She laughed and buried her face in his shirt, inhaling the delicious scent of him,

revelling in the luxury of that precious intimacy. 'That he is, but he's as good as gold,

with a soft spot a mile wide.'

'He's certainly protective of you,' Francis said ruefully.

'Oh, dear,' she murmured in dismay, and he caught her hand to fiddle with her fingers.

'What did he say?'

'Well, he was magnanimous enough to admit that he saw possibilities for us, but the

general gist was something like, "Break her heart, and I'll break your face."'

She could tell by the line of his cheek that he was smiling, and her hand withdrew from

their play to cover her mouth in appalled amusement. 'And what did you say?'

His hand came to tilt up her chin, and he explored with fascination every line and curve

of her mobile face. She watched his eyes roam as the smile died, to be replaced by what

was still so newborn, it seemed frighteningly fragile.

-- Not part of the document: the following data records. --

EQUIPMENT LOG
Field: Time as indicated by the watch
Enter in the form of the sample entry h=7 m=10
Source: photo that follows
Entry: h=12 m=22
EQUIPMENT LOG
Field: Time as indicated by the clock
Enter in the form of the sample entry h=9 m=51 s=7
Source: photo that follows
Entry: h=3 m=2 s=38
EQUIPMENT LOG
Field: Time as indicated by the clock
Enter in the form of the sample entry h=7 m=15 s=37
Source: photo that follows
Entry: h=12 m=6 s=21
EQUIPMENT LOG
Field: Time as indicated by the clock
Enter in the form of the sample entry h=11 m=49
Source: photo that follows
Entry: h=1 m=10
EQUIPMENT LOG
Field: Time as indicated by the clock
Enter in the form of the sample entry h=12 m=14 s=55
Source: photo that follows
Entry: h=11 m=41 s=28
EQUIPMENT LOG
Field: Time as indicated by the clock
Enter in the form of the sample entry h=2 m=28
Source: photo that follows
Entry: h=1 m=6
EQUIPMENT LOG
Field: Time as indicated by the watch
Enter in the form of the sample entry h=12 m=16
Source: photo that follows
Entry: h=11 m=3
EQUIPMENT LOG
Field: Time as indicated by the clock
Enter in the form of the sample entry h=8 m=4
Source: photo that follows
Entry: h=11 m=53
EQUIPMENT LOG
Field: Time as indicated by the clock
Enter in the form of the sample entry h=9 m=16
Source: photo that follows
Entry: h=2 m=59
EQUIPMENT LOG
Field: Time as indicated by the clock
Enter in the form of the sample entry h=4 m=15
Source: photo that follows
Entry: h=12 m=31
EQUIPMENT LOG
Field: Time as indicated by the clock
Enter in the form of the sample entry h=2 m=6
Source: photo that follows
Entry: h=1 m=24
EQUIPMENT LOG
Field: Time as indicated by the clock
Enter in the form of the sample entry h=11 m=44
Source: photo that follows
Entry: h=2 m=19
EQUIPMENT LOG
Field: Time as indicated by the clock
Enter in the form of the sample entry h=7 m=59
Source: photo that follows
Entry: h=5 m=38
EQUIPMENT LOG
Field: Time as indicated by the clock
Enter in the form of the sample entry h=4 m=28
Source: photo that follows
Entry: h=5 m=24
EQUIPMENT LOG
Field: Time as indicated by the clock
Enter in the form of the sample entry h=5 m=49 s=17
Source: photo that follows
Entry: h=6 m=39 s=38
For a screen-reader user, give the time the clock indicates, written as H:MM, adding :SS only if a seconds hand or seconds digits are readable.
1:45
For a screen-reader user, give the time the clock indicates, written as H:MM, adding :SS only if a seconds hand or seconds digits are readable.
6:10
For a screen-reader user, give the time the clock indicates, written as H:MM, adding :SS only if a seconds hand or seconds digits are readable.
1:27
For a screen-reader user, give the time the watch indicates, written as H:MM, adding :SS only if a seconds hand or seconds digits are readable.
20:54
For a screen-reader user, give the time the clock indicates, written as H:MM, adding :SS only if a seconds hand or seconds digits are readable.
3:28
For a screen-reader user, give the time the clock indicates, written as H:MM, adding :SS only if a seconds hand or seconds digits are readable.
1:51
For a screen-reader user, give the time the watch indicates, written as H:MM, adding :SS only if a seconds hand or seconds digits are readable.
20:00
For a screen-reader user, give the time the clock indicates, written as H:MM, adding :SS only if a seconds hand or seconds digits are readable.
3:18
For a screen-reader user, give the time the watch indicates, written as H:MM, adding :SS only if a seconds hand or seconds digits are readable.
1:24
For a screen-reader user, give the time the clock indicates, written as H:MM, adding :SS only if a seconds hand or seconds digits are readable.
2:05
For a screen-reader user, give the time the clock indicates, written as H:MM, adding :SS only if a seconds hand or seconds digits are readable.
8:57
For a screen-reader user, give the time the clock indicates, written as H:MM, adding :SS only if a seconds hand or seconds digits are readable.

All of it was there for her and she

caught her breath.

'I said,' he whispered, 'that to guard your heart was all that I could wish for, as I had

already given you mine.'

'Oh, I love you,' she said, and it came from the back of her throat with the force of her

feeling, and he thought it the sweetest sound he'd ever heard.

Then his face changed, and hunger, so briefly fed, came back. She quickened inside,

with a thrill both of heart and thought, and met his gaze silently with her own. And she

took him by the hand to lead him on a slow path up the stairs, dousing the lights one by

suspenseful one, until he was a study in moonlit greys like some midnight fantasy.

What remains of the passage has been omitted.